A Colombian charter jet carrying tourists from Panama to Martinique crashed in Venezuela on Tuesday after its engines failed, killing all 160 aboard in one of the country's worst air disasters, the Reuters reported.


Rescue workers search for the bodies of passengers who died in a West Caribbean Airways passenger plane that crashed with 160 people on board in the Sierra de Perija area near Machiques in western Venezuela, Tuesday, Aug. 16, 2005.[Reuters]

The West Caribbean airways MD-82 aircraft was en route to the French Caribbean island when it reported engine trouble and diverted to an airport in Venezuela. It crashed at a cattle farm near Venezuela's border with Colombia, authorities said.

"Unfortunately, there were no survivors from this accident," Col. Francisco Paz, head of Venezuela's National Civil Aviation Institute, told local television.

Most of the passengers were local government officials in Martinique who had been on holiday with their families, an official at the Fort-de-France airport in Martinique said.
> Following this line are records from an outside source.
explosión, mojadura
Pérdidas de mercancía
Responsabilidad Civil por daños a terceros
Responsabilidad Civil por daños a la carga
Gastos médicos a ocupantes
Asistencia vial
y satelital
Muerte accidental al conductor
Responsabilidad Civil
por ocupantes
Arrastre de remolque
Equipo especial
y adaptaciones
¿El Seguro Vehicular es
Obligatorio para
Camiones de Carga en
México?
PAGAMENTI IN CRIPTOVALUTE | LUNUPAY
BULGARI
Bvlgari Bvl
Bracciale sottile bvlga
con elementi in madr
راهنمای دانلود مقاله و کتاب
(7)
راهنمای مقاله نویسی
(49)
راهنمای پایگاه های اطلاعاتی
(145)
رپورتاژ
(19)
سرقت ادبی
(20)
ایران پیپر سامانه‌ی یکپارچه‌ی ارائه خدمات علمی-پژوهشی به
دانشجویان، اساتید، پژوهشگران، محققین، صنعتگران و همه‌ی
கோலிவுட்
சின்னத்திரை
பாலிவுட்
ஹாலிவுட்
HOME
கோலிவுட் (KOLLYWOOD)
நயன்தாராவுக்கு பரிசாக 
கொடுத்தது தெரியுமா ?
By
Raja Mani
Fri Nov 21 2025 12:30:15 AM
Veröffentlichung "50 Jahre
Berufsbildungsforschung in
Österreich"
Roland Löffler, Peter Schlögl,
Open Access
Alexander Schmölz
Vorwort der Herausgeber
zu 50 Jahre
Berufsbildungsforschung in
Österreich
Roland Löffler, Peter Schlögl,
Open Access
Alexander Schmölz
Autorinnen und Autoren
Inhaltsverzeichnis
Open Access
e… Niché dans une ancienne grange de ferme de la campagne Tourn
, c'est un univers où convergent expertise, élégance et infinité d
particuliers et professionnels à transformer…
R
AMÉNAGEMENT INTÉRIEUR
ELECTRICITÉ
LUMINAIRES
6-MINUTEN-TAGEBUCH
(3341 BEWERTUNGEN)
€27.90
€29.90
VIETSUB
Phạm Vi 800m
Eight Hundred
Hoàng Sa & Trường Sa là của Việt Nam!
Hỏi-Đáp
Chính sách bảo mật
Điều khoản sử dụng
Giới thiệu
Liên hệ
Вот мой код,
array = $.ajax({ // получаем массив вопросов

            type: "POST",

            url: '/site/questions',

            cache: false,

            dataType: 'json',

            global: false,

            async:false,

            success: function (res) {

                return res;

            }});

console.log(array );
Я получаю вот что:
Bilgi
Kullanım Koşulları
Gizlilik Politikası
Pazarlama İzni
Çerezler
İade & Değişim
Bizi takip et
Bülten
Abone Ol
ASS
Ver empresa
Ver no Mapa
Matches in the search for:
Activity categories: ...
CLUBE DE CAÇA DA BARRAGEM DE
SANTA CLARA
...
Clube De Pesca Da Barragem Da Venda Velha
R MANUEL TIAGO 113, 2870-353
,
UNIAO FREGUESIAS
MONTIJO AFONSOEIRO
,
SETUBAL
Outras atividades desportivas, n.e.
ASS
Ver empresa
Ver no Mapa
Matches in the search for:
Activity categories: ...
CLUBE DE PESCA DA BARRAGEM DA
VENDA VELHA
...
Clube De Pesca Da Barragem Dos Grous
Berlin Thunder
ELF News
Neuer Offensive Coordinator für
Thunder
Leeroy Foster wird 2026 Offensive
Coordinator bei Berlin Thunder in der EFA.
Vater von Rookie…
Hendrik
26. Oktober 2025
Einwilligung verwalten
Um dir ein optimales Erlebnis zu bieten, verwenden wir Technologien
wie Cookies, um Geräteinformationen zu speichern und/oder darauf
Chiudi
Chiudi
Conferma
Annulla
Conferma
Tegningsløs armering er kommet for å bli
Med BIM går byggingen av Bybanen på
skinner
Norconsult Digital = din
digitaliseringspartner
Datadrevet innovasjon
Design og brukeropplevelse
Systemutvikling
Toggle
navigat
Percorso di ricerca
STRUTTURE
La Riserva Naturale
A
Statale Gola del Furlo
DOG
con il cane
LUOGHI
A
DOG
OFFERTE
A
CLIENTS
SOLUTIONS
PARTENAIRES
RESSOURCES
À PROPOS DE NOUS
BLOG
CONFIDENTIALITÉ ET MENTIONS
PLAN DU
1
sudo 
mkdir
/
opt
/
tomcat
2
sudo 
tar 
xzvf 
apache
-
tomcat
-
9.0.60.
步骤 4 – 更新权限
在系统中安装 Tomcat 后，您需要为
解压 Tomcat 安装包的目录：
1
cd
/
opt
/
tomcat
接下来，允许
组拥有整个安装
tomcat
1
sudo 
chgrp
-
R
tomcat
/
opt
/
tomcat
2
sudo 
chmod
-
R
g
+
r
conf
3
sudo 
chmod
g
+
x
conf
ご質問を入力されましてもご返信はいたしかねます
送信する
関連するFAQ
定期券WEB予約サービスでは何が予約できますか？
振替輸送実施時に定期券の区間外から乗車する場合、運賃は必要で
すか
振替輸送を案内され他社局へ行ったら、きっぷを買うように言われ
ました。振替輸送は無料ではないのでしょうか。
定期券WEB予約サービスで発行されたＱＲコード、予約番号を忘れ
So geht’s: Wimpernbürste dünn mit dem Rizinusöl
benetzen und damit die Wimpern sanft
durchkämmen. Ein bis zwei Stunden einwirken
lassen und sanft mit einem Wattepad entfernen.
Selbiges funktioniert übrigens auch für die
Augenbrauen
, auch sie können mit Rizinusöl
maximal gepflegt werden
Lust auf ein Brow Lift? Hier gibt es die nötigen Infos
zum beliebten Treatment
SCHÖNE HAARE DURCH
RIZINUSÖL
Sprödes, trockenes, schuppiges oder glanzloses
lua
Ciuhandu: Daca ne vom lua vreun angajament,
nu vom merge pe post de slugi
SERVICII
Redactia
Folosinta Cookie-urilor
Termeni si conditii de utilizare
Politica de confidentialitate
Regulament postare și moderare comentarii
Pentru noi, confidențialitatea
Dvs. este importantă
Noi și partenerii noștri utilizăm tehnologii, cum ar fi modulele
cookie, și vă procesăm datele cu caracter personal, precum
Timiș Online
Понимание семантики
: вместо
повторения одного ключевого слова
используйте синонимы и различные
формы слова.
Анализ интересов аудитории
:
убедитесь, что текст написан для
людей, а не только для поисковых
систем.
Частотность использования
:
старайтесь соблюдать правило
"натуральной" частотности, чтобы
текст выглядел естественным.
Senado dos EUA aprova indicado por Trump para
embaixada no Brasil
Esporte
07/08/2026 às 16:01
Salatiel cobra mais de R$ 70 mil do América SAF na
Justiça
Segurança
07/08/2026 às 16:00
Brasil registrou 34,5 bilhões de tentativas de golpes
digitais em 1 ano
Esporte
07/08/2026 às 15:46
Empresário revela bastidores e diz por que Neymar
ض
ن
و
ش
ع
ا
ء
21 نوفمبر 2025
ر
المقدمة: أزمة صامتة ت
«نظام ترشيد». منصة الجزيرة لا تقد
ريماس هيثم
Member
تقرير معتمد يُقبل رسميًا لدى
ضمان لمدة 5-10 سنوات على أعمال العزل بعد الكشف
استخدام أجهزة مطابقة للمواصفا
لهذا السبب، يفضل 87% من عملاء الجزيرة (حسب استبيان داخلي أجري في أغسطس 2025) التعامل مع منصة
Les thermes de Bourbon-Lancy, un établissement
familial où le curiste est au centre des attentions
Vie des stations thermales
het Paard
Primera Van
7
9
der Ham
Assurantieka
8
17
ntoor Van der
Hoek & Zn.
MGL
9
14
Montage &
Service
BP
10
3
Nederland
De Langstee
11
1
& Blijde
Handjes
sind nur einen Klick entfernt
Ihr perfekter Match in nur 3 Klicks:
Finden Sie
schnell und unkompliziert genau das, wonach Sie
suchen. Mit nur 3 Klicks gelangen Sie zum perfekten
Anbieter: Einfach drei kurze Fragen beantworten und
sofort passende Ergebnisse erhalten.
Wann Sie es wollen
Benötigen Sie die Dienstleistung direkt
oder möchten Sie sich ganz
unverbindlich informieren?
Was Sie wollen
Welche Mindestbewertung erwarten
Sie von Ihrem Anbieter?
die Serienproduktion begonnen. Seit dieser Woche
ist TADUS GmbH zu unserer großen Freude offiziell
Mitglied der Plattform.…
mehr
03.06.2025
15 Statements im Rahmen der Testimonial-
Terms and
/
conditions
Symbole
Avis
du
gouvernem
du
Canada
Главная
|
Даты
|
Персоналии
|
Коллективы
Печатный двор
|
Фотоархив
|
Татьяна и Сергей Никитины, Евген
He said the 152 passengers included one baby and four children.

French television broadcast images of victims' relatives crying and shouting as an official read out the names of the plane's passengers at the airport in Martinique.

"There are children who have lost both their mother and their father," said Andre Charpentier, the mayor of Basse-Pointe, a small community of 4,000 inhabitants in the north of Martinique.

The Fort-de-France airport official said the plane had been chartered by the Globe Trotters travel agency in Martinique.

In Seattle, Boeing spokesman Jim Proulx said the company was dispatching a team of air safety investigators to help search for the cause of the crash.

Boeing took over McDonnell Douglas, maker of the MD-82, in 1997.

Venezuelan Interior Minister Jesse Chacon said the aircraft had changed its route to try to land in the western Venezuelan city of Maracaibo, but lost altitude and crashed in the remote Sierra de Perija region near the border with Colombia.

"When it was flying over Venezuelan airspace, they had problems with one engine and then with another engine, and at that moment it went down," Chacon said.